### Exercise aim
Present every line of all the records below as a numbered list, skipping blank lines and leaving the pictures out.

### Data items
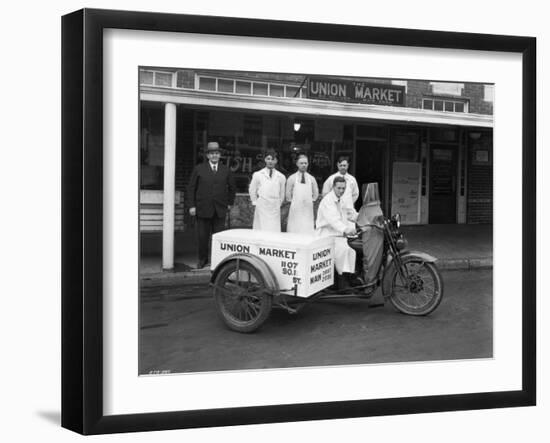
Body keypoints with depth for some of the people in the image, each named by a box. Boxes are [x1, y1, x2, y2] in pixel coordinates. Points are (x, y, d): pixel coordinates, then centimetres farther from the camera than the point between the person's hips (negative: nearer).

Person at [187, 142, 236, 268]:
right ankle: (202, 259, 20)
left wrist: (230, 203, 14)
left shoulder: (226, 170, 8)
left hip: (220, 210, 1)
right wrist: (192, 206, -2)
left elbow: (231, 187, 20)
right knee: (203, 236, 3)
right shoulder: (199, 169, 3)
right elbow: (191, 188, 4)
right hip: (203, 209, -1)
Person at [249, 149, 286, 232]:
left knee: (274, 231, -5)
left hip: (275, 209, 1)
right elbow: (252, 190, 11)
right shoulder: (257, 175, 4)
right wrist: (255, 203, 9)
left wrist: (278, 204, 12)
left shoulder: (281, 177, 7)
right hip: (261, 208, -1)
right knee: (261, 231, -5)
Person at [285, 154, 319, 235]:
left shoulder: (311, 179, 8)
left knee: (308, 232, -5)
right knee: (295, 232, -8)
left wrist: (311, 201, 11)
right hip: (296, 210, -2)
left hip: (308, 210, 2)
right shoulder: (292, 178, 1)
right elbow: (288, 195, 5)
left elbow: (316, 194, 18)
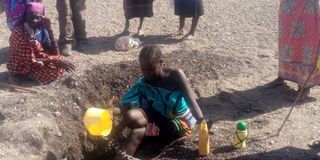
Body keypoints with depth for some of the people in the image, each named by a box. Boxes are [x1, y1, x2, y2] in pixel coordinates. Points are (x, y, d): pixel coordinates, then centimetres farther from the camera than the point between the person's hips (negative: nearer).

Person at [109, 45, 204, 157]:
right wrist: (112, 111, -38)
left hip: (180, 122, -4)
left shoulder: (176, 75, -15)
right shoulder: (143, 83, -6)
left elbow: (191, 100, -21)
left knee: (137, 133, -26)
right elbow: (128, 104, -16)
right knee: (131, 116, -27)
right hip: (159, 116, 4)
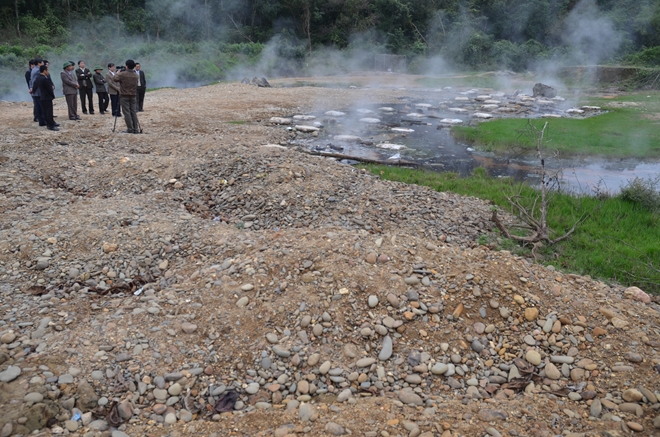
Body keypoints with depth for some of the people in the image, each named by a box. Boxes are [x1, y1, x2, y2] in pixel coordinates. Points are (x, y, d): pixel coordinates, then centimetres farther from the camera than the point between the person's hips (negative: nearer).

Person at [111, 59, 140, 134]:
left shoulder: (122, 74, -12)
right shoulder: (136, 76, 6)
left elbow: (115, 79, -10)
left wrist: (117, 73, 8)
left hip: (124, 96, -4)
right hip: (133, 96, 5)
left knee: (127, 113, -1)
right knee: (133, 112, 8)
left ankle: (130, 129, -3)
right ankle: (136, 129, 5)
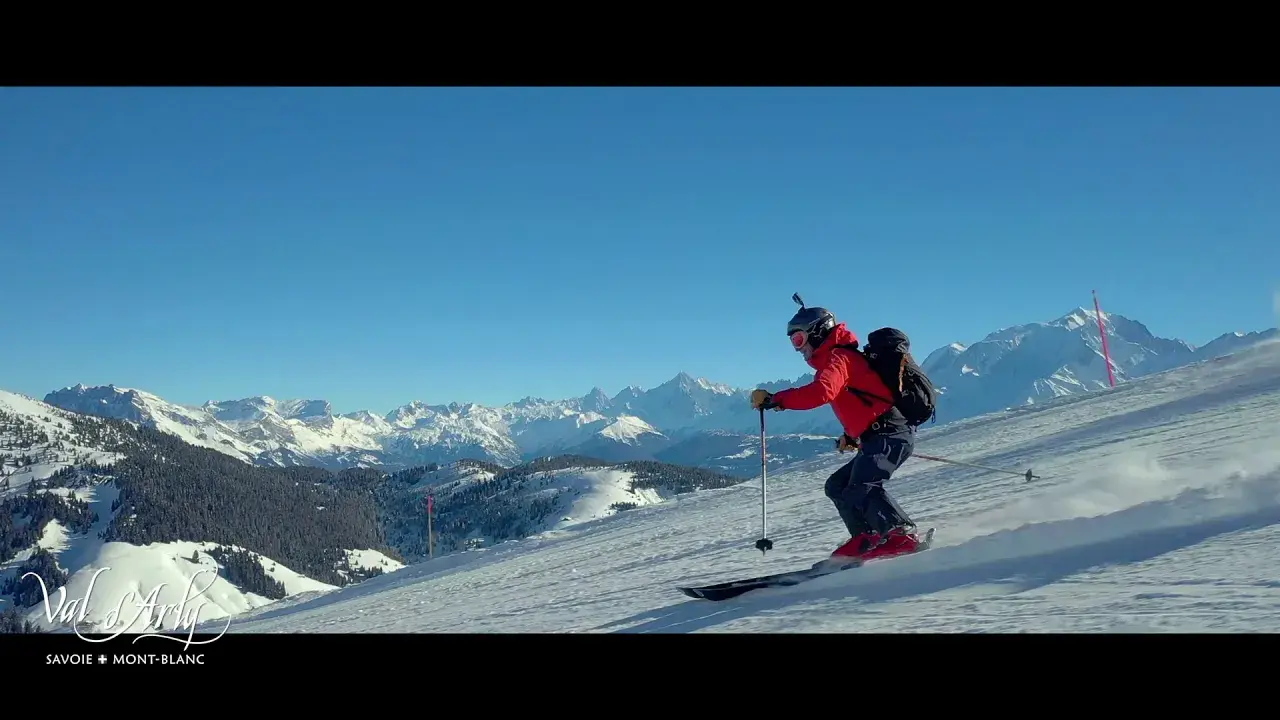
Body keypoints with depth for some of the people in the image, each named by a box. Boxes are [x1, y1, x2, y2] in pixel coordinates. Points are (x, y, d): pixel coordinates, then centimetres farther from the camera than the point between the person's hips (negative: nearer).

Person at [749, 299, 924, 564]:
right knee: (837, 486, 13)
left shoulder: (837, 357, -8)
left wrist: (774, 400, -24)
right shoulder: (841, 358, 24)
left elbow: (820, 392, -28)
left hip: (890, 432, -11)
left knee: (861, 487, -27)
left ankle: (903, 534, -27)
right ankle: (867, 539, 5)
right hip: (880, 436, 11)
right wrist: (852, 435, 31)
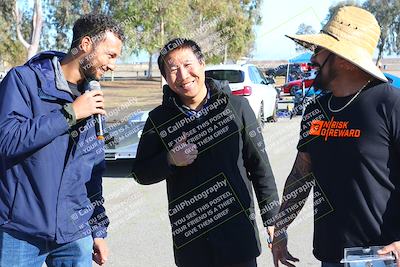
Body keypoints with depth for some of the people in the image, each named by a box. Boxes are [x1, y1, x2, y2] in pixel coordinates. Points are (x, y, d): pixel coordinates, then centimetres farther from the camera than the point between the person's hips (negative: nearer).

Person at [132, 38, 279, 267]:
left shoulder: (236, 107, -2)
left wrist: (273, 218, 2)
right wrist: (170, 160, -13)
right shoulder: (159, 119, 1)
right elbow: (141, 173, 6)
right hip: (189, 239, 1)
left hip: (238, 233, -1)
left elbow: (260, 166, 3)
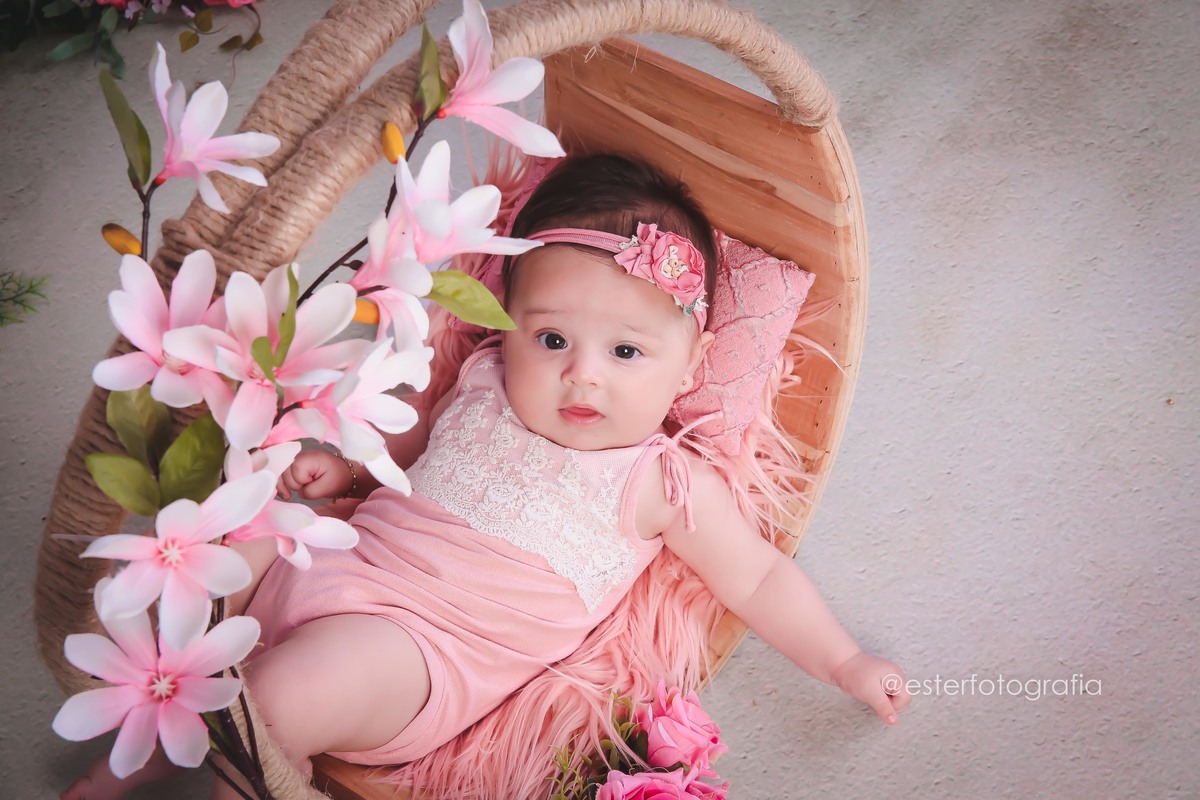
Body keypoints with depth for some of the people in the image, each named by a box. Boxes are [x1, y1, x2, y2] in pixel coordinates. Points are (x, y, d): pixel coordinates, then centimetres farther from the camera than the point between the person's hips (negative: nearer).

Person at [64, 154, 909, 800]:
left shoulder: (662, 482, -5)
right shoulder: (484, 385, 7)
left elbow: (759, 577, 3)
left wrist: (844, 662, 1)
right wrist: (340, 465, 7)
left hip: (423, 645, -6)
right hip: (339, 557, 6)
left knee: (283, 696, -30)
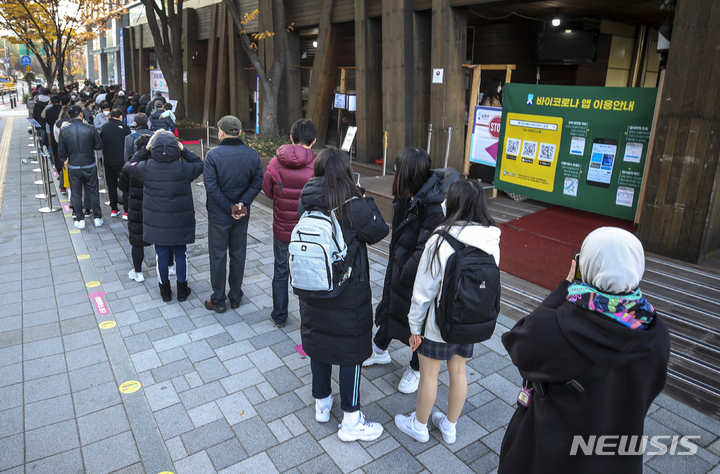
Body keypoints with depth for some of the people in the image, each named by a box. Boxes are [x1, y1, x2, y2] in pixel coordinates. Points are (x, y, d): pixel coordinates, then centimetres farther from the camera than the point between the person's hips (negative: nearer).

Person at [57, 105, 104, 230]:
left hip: (73, 167, 1)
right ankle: (97, 218, 18)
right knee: (93, 192, 12)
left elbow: (61, 151, -2)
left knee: (76, 194, 12)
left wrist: (64, 162, 16)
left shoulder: (64, 130, -7)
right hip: (90, 166, 0)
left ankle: (80, 220, 18)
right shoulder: (90, 129, -11)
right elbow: (99, 145, -4)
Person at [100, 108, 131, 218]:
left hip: (108, 161, 4)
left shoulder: (104, 128, 4)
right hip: (122, 161, -4)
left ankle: (113, 209, 17)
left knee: (111, 184, 13)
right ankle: (126, 210, -1)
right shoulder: (124, 127, -7)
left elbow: (100, 144, 10)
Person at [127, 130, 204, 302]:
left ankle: (165, 291, 28)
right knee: (180, 254, 14)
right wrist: (184, 150, 2)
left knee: (161, 255, 14)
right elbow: (199, 164, 4)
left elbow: (131, 165, 10)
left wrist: (145, 149, 8)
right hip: (180, 222, -1)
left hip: (156, 222, 1)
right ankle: (182, 291, 26)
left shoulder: (146, 168, -13)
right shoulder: (183, 168, -16)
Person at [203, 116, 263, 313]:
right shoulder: (252, 154, -3)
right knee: (238, 255, 15)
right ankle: (236, 297, 27)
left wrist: (229, 208, -12)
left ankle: (218, 301, 19)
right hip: (242, 216, 4)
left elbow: (211, 188, -19)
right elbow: (258, 182, -6)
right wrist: (242, 203, -12)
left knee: (218, 256, 9)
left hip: (218, 216, -3)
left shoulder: (213, 155, -15)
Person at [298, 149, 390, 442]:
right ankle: (351, 421, 22)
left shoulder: (307, 202, -6)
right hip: (349, 293, -5)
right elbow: (379, 231, -8)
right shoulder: (353, 205, -20)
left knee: (318, 343, 20)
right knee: (351, 351, 9)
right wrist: (366, 200, 1)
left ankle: (321, 404, 39)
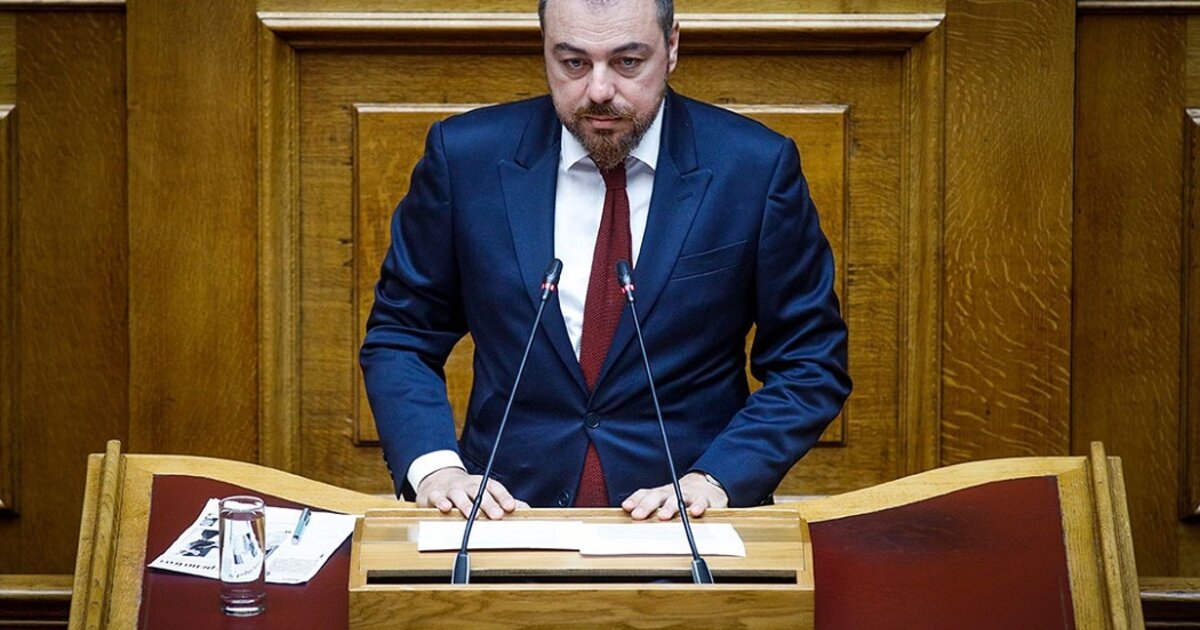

### Finished task
1. Body keypoints with depth for some of the people in the image, each named by a box. Boxes are [x1, y1, x2, y2] in pixel coordinates. Points are (x, y, d): pixel coordinates, then centimetres farther from the camera than the point between the person's hips (negative: nearer).
2. Person at [187, 142, 236, 268]:
3. right ankle: (202, 259, 20)
4. left wrist: (230, 203, 14)
5. left shoulder: (226, 170, 8)
6. left hip: (220, 210, 1)
7. right wrist: (192, 206, -2)
8. left elbow: (231, 187, 20)
9. right knee: (203, 236, 3)
10. right shoulder: (199, 169, 3)
11. right elbow: (191, 188, 4)
12. right hip: (203, 209, -1)
13. Person at [249, 149, 286, 232]:
14. left knee: (274, 231, -5)
15. left hip: (275, 209, 1)
16. right elbow: (252, 190, 11)
17. right shoulder: (257, 175, 4)
18. right wrist: (255, 203, 9)
19. left wrist: (278, 204, 12)
20. left shoulder: (281, 177, 7)
21. right hip: (261, 208, -1)
22. right knee: (261, 231, -5)
23. Person at [285, 154, 319, 235]:
24. left shoulder: (311, 179, 8)
25. left knee: (308, 232, -5)
26. right knee: (295, 232, -8)
27. left wrist: (311, 201, 11)
28. right hip: (296, 210, -2)
29. left hip: (308, 210, 2)
30. right shoulder: (292, 178, 1)
31. right elbow: (288, 195, 5)
32. left elbow: (316, 194, 18)
33. Body keypoints with depth for some of the people in the image, each named by a box. Boxes are [x1, y1, x2, y2] in pixel coordinates. Points are (x, y, d): pixel coordinates, then centimetres farther from the camera than the point between the person's hips (negative: nearer).
34. Person at [109, 45, 204, 157]:
35. right wrist: (112, 111, -38)
36. left hip: (180, 122, -4)
37. left shoulder: (176, 75, -15)
38. right shoulder: (143, 83, -6)
39. left elbow: (191, 100, -21)
40. left knee: (137, 133, -26)
41. right elbow: (128, 104, -16)
42. right knee: (131, 116, -27)
43. right hip: (159, 116, 4)
44. Body keypoints with depth for some of the people in the image, each named by a box. Boxes are [x1, y1, x2, y2] in pixel coordinates. Points are (x, y, d): pixel coordinates, then centimetres farther from the camera than the point between the person's hips (negative: nearer).
45. Person at [111, 59, 140, 134]:
46. left shoulder: (122, 74, -12)
47. right shoulder: (136, 76, 6)
48. left elbow: (115, 79, -10)
49. left wrist: (117, 73, 8)
50. left hip: (124, 96, -4)
51. right hip: (133, 96, 5)
52. left knee: (127, 113, -1)
53. right knee: (133, 112, 8)
54. left ankle: (130, 129, -3)
55. right ankle: (136, 129, 5)
56. Body keypoints with depth for some of the people in the image, each named by a box. Boxes are [x1, y1, x2, y2] in pixel coordinates. Points are (x, y, d): pixel coordinates, then centimetres farther from the camera than the point between the person's hips (negative: nearer).
57. Person at [749, 299, 924, 564]:
58. right knee: (837, 486, 13)
59. left shoulder: (837, 357, -8)
60. left wrist: (774, 400, -24)
61. right shoulder: (841, 358, 24)
62. left elbow: (820, 392, -28)
63. left hip: (890, 432, -11)
64. left knee: (861, 487, -27)
65. left ankle: (903, 534, -27)
66. right ankle: (867, 539, 5)
67. right hip: (880, 436, 11)
68. right wrist: (852, 435, 31)
69. Body keypoints with depth for some of the people in the image, each named by a box. Boxes are [x1, y1, x2, y2] in pixel coordinates. Points are (x, y, d): pixel coordinates, then centimetres farther from the camera than the point between the person's hips (negative: nearer).
70. Person at [132, 38, 279, 267]:
71. left shoulder: (236, 107, -2)
72. left wrist: (273, 218, 2)
73. right wrist: (170, 160, -13)
74. right shoulder: (159, 119, 1)
75. right elbow: (141, 173, 6)
76. right hip: (189, 239, 1)
77. left hip: (238, 233, -1)
78. left elbow: (260, 166, 3)
79. Body keypoints with depth for some of the people in the image, each named by a box. Boxes are [x1, y1, x2, y2] in pixel coordinates. Points are (x, y, d): pixel coordinates, then centimetres farther from the camera than the point between the person's hips (negative: nearer).
80. Person at [64, 154, 909, 800]:
81. left shoulder: (662, 482, -5)
82. right shoulder: (484, 385, 7)
83. left elbow: (759, 577, 3)
84. left wrist: (844, 662, 1)
85. right wrist: (340, 465, 7)
86. left hip: (423, 645, -6)
87. right hip: (339, 557, 6)
88. left knee: (283, 696, -30)
89. Body keypoints with depth for some of the people in the image, each named by a box. Boxes are [x1, y1, x2, y2] in pixel coordinates. Points are (x, y, d): pixel coordinates, then centimetres farther from the camera than the point between the person's hips (negative: nearer).
90. Person at [57, 105, 104, 230]:
91. left hip: (73, 167, 1)
92. right ankle: (97, 218, 18)
93. right knee: (93, 192, 12)
94. left elbow: (61, 151, -2)
95. left knee: (76, 194, 12)
96. left wrist: (64, 162, 16)
97. left shoulder: (64, 130, -7)
98. right hip: (90, 166, 0)
99. left ankle: (80, 220, 18)
100. right shoulder: (90, 129, -11)
101. right elbow: (99, 145, -4)
102. Person at [100, 108, 131, 218]:
103. left hip: (108, 161, 4)
104. left shoulder: (104, 128, 4)
105. right hip: (122, 161, -4)
106. left ankle: (113, 209, 17)
107. left knee: (111, 184, 13)
108. right ankle: (126, 210, -1)
109. right shoulder: (124, 127, -7)
110. left elbow: (100, 144, 10)
111. Person at [127, 130, 204, 302]:
112. left ankle: (165, 291, 28)
113. right knee: (180, 254, 14)
114. right wrist: (184, 150, 2)
115. left knee: (161, 255, 14)
116. right elbow: (199, 164, 4)
117. left elbow: (131, 165, 10)
118. left wrist: (145, 149, 8)
119. right hip: (180, 222, -1)
120. left hip: (156, 222, 1)
121. right ankle: (182, 291, 26)
122. left shoulder: (146, 168, -13)
123. right shoulder: (183, 168, -16)
124. Person at [203, 116, 263, 313]:
125. right shoulder: (252, 154, -3)
126. right knee: (238, 255, 15)
127. right ankle: (236, 297, 27)
128. left wrist: (229, 208, -12)
129. left ankle: (218, 301, 19)
130. right hip: (242, 216, 4)
131. left elbow: (211, 188, -19)
132. right elbow: (258, 182, -6)
133. right wrist: (242, 203, -12)
134. left knee: (218, 256, 9)
135. left hip: (218, 216, -3)
136. left shoulder: (213, 155, -15)
137. Person at [298, 149, 390, 442]:
138. right ankle: (351, 421, 22)
139. left shoulder: (307, 202, -6)
140. right hip: (349, 293, -5)
141. right elbow: (379, 231, -8)
142. right shoulder: (353, 205, -20)
143. left knee: (318, 343, 20)
144. right knee: (351, 351, 9)
145. right wrist: (366, 200, 1)
146. left ankle: (321, 404, 39)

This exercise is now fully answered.